Jill Well, you and I both read and loved Submission, which was so nuanced. I guess that's what I look for these days in a book that tackles potentially controversial topics. Interestingly, I'll soon be attending a play by the same author, who is also a playwright and actor.


message 8: by Jeanette (new)

Jeanette  "Astute Crabbist" Yep, I'm with you. It's hard to stay with a book that tells me exactly what I'm supposed to get from it.
Enjoy the play. It will be interesting to compare his skills, novelist vs. playwright.
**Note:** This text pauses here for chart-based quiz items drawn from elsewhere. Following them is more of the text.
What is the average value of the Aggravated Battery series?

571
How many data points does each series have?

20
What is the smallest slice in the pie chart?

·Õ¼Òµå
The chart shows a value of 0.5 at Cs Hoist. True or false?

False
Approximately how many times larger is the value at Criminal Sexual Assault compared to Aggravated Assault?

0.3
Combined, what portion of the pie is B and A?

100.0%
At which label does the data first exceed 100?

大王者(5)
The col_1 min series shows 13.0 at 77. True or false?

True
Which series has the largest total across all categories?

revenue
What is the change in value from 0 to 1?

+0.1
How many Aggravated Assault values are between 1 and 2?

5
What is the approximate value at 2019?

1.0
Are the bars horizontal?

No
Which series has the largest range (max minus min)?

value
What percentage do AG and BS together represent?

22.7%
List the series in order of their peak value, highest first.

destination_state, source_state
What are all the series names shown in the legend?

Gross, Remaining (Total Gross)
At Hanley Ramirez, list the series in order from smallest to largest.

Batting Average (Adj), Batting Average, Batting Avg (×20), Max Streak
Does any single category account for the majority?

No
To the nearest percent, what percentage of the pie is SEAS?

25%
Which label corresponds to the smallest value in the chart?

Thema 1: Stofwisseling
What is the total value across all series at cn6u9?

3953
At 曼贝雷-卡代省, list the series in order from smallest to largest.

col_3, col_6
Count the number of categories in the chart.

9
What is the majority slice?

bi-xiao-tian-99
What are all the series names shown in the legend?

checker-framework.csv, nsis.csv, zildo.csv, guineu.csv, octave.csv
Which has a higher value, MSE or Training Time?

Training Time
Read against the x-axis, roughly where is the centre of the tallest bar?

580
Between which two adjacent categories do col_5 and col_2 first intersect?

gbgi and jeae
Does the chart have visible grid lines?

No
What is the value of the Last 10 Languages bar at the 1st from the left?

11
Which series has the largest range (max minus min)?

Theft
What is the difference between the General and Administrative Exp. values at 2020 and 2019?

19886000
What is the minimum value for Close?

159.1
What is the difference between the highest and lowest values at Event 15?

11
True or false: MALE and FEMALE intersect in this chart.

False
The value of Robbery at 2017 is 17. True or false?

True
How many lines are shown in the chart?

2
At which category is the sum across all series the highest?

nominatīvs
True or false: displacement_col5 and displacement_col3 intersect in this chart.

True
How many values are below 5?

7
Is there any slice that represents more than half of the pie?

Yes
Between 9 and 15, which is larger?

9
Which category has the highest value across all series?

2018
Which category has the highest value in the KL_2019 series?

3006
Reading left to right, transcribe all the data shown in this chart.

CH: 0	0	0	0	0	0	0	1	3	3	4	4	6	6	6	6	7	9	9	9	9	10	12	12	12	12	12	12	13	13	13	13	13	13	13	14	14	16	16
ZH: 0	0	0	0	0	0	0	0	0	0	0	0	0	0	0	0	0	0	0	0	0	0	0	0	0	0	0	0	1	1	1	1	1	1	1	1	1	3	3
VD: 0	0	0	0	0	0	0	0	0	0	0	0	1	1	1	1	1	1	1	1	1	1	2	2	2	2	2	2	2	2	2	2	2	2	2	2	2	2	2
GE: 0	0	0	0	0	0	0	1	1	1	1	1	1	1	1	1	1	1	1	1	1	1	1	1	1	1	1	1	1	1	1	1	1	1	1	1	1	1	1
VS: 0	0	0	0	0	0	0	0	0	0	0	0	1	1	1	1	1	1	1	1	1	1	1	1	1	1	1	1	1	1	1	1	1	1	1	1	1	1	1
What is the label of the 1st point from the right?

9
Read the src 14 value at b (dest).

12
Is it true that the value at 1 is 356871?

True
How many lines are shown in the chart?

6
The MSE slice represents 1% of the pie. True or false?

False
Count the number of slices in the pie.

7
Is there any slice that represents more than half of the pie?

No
Jessica Really that disappointing? That's too bad, I had high hopes for this one. I've got a request for it at the library, so I'll probably still read it but now I'm much less excited.


message 10: by Jill (new) - rated it 3 stars

Jill Hi Jessica -- Well, I've 5-starred books that readers I respect have 1-starred and vice versa. My personal feeling was that it was quite young adult, despite the worthy themes. If you DO read it,let me know if you think I'm off base...or not.


Isabel O. Hi, Jill. Couldn't agree more with this review. Wondering how the play was? My husband and I are in Chicago next week. Worth going?


message 12: by Jill (new) - rated it 3 stars

Jill Isabel, the reviews were generally good. BUT google the review on Disgraced from the Chicago SunTimes; seems like they felt that some of the play was reductive.

My husband and I are avid theater-goers. I'd recommend Enron from the TimeLine Theater, a small but VERY reliable theater group. Race at the Goodman is also superb.


Isabel O. Great. Many thanks for the leads.